FSC policy replacement guidelines 'irrelevant'
The FSC, which represents life insurance, superannuation and managed fund providers, has produced a brochure and form for advisers to give to clients who are thinking about replacing risk products.
In 2010, the Investment, Savings and Insurance Association drafted some similar guidelines but FSC chief executive Peter Neilson said they never gained traction, partly out of fears that they were anti-competitive and partly because of the looming regulatory overhaul.
“Now we have regulations and the FMA has made it clear that it expects advisers to give holistic, useful advice and act in the best interests of clients. But how do you establish that unless there is a process for doing so?’
The FSC’s form says it should be whenever an existing Term Life, Disability, Trauma, and/or Income Protection policy or benefit is to be replaced, exchanged or converted.
It asks whether the adviser will receive something from the insurer in return for the new contract, for the reasons why the policy is being replaced and for details of all the risks covered by the client’s existing policy that will not be covered by the new one.
Clients are told that advisers should take into account their personal situation, medical conditions, ability to cover stand-down periods, the cost of maintaining a policy and the financial strength rating of the insurers involved.
Neilson said an earlier draft of the documents recommended that before a client changed to a new agreement, they give their existing provider a chance to make a counter-offer. “We took that out because it could be anti-competitive… obviously at that stage there is already some issue with the previous provider.”
He said the form was not compulsory for FSC members. “If it is useful, more people will use it. If not, most people will have to develop something similar.”
IFA president Nigel Tate said there were some issues with the wording of the form but the bigger problem was that it was totally irrelevant for authorised financial advisers, who had to meet high regulatory standards, anyway.

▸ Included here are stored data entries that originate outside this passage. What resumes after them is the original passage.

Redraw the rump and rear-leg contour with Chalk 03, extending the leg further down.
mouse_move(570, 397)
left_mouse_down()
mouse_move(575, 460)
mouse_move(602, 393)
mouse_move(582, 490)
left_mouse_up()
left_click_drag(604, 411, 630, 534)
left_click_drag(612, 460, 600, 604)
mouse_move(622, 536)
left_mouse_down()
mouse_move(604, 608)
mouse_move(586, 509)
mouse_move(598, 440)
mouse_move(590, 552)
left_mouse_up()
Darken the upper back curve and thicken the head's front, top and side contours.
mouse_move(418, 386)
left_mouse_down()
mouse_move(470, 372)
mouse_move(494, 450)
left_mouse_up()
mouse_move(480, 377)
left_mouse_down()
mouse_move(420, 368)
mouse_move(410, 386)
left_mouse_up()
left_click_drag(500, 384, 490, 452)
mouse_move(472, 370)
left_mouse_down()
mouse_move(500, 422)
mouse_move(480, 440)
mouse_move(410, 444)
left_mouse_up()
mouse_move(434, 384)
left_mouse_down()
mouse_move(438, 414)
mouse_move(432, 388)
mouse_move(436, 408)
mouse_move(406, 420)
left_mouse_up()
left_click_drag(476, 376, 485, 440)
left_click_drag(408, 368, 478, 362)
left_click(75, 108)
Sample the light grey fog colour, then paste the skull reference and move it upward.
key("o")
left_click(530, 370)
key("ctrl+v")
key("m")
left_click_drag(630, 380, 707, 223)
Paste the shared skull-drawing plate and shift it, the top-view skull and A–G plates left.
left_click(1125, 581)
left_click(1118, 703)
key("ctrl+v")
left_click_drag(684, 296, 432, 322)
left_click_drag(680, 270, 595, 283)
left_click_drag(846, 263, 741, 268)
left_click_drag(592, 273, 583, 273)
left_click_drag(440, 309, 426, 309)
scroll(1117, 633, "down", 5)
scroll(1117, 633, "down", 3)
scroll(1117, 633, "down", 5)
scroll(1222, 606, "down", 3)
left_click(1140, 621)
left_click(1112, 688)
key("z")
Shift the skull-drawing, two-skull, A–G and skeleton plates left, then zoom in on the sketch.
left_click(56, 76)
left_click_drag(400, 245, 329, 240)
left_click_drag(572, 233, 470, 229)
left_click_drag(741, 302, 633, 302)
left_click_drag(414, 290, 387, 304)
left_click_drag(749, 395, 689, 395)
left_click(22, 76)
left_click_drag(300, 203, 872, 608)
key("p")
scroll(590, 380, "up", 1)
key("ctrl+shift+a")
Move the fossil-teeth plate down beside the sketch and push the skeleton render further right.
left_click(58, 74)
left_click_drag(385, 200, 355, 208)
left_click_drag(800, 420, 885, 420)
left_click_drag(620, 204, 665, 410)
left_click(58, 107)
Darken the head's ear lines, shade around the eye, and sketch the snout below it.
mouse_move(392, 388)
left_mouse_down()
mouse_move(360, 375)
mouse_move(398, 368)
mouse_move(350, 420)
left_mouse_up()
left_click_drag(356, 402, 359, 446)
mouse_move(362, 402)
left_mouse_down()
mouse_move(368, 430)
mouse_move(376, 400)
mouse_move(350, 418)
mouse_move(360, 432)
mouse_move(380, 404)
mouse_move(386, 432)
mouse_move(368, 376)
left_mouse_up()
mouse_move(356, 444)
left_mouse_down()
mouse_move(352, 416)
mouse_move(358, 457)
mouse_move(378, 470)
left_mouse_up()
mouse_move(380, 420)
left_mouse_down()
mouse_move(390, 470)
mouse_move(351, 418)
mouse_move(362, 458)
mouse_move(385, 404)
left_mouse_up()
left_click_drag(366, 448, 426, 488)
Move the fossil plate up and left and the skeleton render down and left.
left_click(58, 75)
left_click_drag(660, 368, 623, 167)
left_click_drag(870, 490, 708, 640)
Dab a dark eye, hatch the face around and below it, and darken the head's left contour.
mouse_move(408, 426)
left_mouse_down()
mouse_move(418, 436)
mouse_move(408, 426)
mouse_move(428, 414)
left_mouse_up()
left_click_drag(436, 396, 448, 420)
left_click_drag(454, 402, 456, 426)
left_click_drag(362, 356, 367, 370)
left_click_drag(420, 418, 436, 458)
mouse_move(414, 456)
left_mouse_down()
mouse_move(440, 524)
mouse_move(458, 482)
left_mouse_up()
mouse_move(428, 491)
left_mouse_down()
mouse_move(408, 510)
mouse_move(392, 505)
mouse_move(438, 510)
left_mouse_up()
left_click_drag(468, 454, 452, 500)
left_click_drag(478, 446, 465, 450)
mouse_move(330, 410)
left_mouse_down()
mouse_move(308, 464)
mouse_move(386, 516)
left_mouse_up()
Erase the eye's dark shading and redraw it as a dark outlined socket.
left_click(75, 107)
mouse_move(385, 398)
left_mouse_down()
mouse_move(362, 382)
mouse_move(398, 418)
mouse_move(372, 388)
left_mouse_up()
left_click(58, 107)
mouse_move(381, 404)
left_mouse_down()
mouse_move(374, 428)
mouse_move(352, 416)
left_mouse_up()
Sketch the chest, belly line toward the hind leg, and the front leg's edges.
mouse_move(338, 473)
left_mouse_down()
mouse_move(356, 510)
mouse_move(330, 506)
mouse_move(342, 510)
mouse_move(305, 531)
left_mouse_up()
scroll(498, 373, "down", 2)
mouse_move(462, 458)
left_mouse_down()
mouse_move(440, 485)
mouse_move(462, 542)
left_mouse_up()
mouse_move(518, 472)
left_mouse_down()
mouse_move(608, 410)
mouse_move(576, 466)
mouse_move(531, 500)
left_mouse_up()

He said if the FSC could not get all its members to adopt the form, "why on Earth would practitioners use it? Everything in here is covered by regulation. It just adds paperwork and no value.”
Tate said the only benefit would be that the form required registered, not authorised, financial advisers to put their recommendations in writing.
But he said until customers who were replacing their policies with those offered by their banks were also regularly touting similar forms, it was pointless. “It’s a good way to enhance the credibility of the FSC with the Government but it doesn’t do a great deal for the consumer.”